— SET TASK A —
Transcribe, character for character, the part of the forum thread on Sigma 35mm vignetting that opens with the words containing "Same here. Moderate" and closes with "like 3.5 stops.".
— SET TASK B —
Decide whether each statement below agrees with the forum thread on Sigma 35mm vignetting, answering yes or no and quoting the words of the thread that settle it. (i) The Digital Picture lists 3.5 stops of falloff on full frame at F/1.4. (ii) brad-man reports vignetting on a 7D. (iii) The copy EvilTed returned had front focus problems.

++++ EXTRACT PROVIDED ++++

# Sigma 35mm F/1.4 Reviews - Vignetting Disparity?



## EvilTed (Jan 15, 2013)

Anyone else see a large disparity in the lens falloff measurements of the Sigma 35mm F/1.4 in the various reviews?

The Digital Picture lists a horrendous 3.5 stops on FF @ F/1.4 and 0.7 @ F/16 

Others such as DxO say the vignetting is normal @ around 2 stop wide open.

The copy I had and returned was in the latter camp having average vignetting wide open but nothing that made me notice it.
The front focus problems, yes, but not the vignetting.

Maybe there is a wide variance in samples and the 3.5 is the worst of them?

ET


----------



## Quasimodo (Jan 15, 2013)

I also reacted on that point i Digital Picture review. I have not noticed vignetting when shooting wide open on mine.


----------



## brad-man (Jan 15, 2013)

Same here. Moderate vignetting on 5Dll (doesn't bother me at all), none on my 7D. Looking forward to an 85mm A series lens...


----------



## jeffabbyben (Jan 16, 2013)

certainly noticed vignetting on my Sigma 35mm 1.4 but not anything like 3.5 stops.


----------



## pj1974 (Jan 16, 2013)

I've read a few reviews about the Sigma 35mm f/1.4 lens, and it seems to have a lot going for it (very sharp, great contrast, good build quality) - particularly for the price. (As a side note, if Sigma produce a similar 50mm to the new 35mm... I might consider... I've read / heard too much about the previous Sigma 50mm f/1.4 AF issues / QC / decentring to 'risk it').

There have been some concerns raised for the Sigma 35mm's bokeh at certain settings, and vignetting. I can't recall reading details in reviews about vignetting, but maybe 1 review quoted full frame (FF = generally much higher vignetting) - and another test was on an APS-C (crop) body.

++++ DATASET ENTRIES ++++

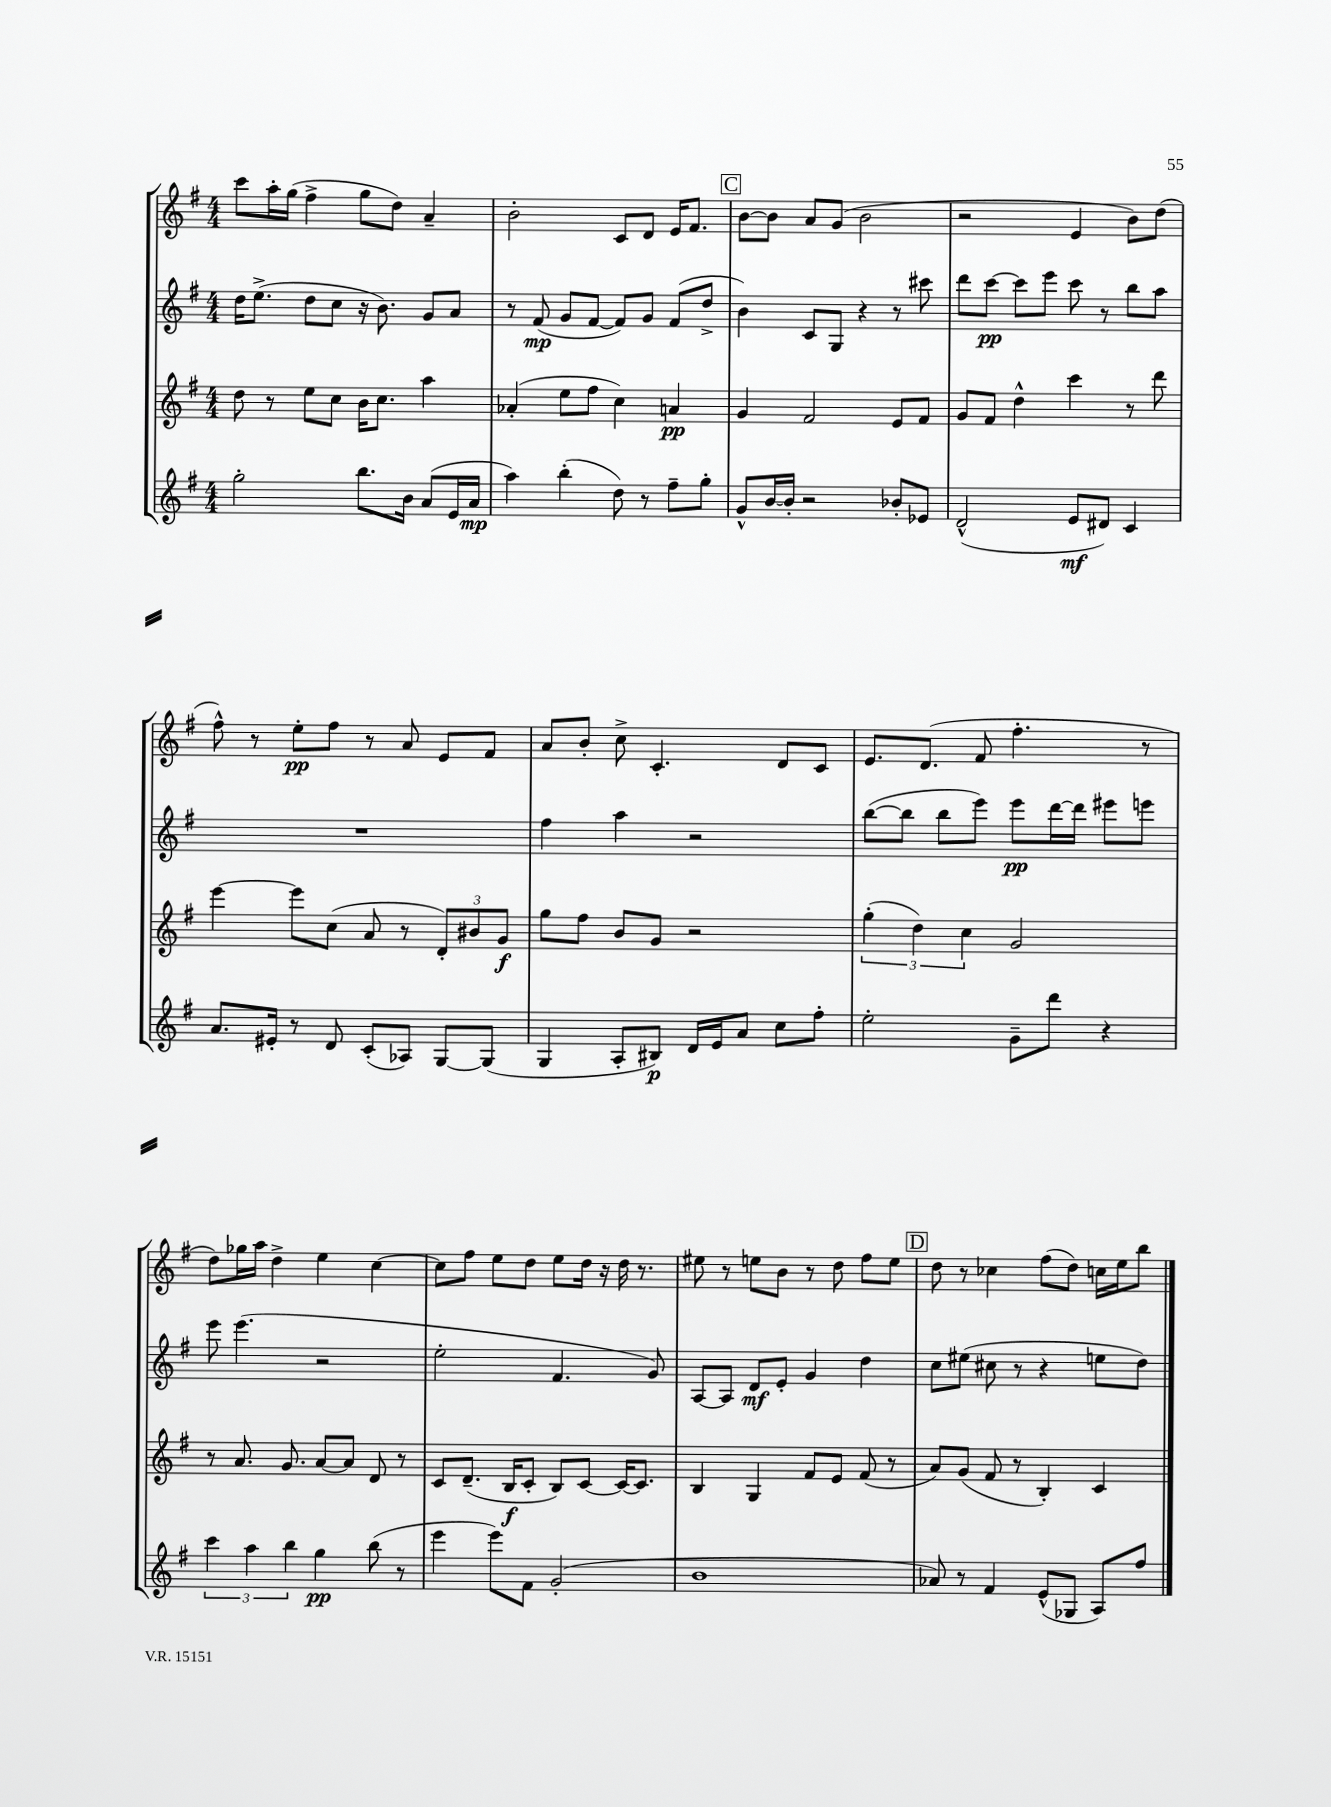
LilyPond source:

<<
\new StaffGroup <<
\new Staff = "s0" {
    \clef treble \key g \major \numericTimeSignature \time 4/4
    \autoBeamOff c'''8[ a''16-. g''16]( fis''4-> g''8[ d''8]) a'4-- |
    b'2-. c'8[ d'8] e'16[ fis'8.] |
    \mark \markup { \box "C" } b'8[~ b'8] a'8[ g'8]( b'2 |
    r2 e'4 b'8[) d''8]( |
    fis''8-^) r8 e''8[-.\pp fis''8] r8 a'8 e'8[ fis'8] |
    a'8[ b'8]-. c''8-> c'4.-. d'8[ c'8] |
    e'8.[ d'8.]( fis'8 fis''4.-. r8 |
    d''8[) ges''16 a''16] d''4-> e''4 c''4~ |
    c''8[ fis''8] e''8[ d''8] e''8[ d''16] r16 d''16 r8. |
    eis''8 r8 e''8[ b'8] r8 d''8 fis''8[ e''8] |
    \mark \markup { \box "D" } d''8 r8 ces''4 fis''8[( d''8]) c''16[ e''16 b''8] \bar "|." |
}
\new Staff = "s1" {
    \clef treble \key g \major \numericTimeSignature \time 4/4
    \autoBeamOff d''16[ e''8.]->( d''8[ c''8] r16 b'8.) g'8[ a'8] |
    r8 fis'8\mp( g'8[ fis'8]~ fis'8[) g'8] fis'8[( d''8]-> |
    \mark \markup { \box "C" } b'4) c'8[ g8] r4 r8 cis'''8 |
    d'''8[ c'''8]~\pp c'''8[ e'''8] c'''8 r8 b''8[ a''8] |
    R1 |
    fis''4 a''4 r2 |
    b''8[~( b''8] b''8[ e'''8]) e'''8[\pp d'''16~ d'''16] eis'''8[ e'''8] |
    e'''8 e'''4.( r2 |
    e''2-. fis'4. g'8) |
    a8[~ a8] d'8[\mf e'8]-. g'4 d''4 |
    \mark \markup { \box "D" } c''8[ eis''8]( cis''8 r8 r4 e''8[ d''8]) \bar "|." |
}
\new Staff = "s2" {
    \clef treble \key g \major \numericTimeSignature \time 4/4
    \autoBeamOff d''8 r8 e''8[ c''8] b'16[ c''8.] a''4 |
    aes'4-.( e''8[ fis''8] c''4) a'4\pp |
    \mark \markup { \box "C" } g'4 fis'2 e'8[ fis'8] |
    g'8[ fis'8] d''4-^ c'''4 r8 d'''8 |
    e'''4~ e'''8[ c''8]( a'8 r8 \tuplet 3/2 { d'8[-.) bis'8 g'8]\f } |
    g''8[ fis''8] b'8[ g'8] r2 |
    \tuplet 3/2 { g''4-.( d''4) c''4 } g'2 |
    r8 a'8. g'8. a'8[~ a'8] d'8 r8 |
    c'8[ d'8.]--( b16[\f c'8]-. b8[) c'8]~ c'16[~ c'8.] |
    b4 g4 fis'8[ e'8] fis'8( r8 |
    \mark \markup { \box "D" } a'8[) g'8]( fis'8 r8 b4-.) c'4 \bar "|." |
}
\new Staff = "s3" {
    \clef treble \key g \major \numericTimeSignature \time 4/4
    \autoBeamOff g''2-. b''8.[ b'16] a'8[( e'16 a'16]\mp |
    a''4) b''4-.( d''8) r8 fis''8[-- g''8]-. |
    \mark \markup { \box "C" } g'8[-^ b'16~ b'16]-. r2 bes'8[-. ees'8] |
    d'2-^( e'8[\mf dis'8]) c'4 |
    a'8.[ eis'16]-. r8 d'8 c'8[-.( aes8]) g8[~ g8]( |
    g4 a8[-. bis8]\p) d'16[ e'16 a'8] c''8[ fis''8]-. |
    e''2-. g'8[-- d'''8] r4 |
    \tuplet 3/2 { c'''4 a''4 b''4 } g''4\pp b''8( r8 |
    e'''4 e'''8[) fis'8] g'2-.( |
    b'1 |
    \mark \markup { \box "D" } aes'8) r8 fis'4 e'8[-^( ges8] a8[) fis''8] \bar "|." |
}
>>
>>
\layout { \context { \Score \remove "Bar_number_engraver" } }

++++

— CORRECT ANSWER A —
Same here. Moderate vignetting on 5Dll (doesn't bother me at all), none on my 7D. Looking forward to an 85mm A series lens...


----------



## jeffabbyben (Jan 16, 2013)

certainly noticed vignetting on my Sigma 35mm 1.4 but not anything like 3.5 stops.

— CORRECT ANSWER B —
(i) Yes: "The Digital Picture lists a horrendous 3.5 stops on FF @ F/1.4"
(ii) No: "none on my 7D"
(iii) Yes: "The front focus problems, yes, but not the vignetting."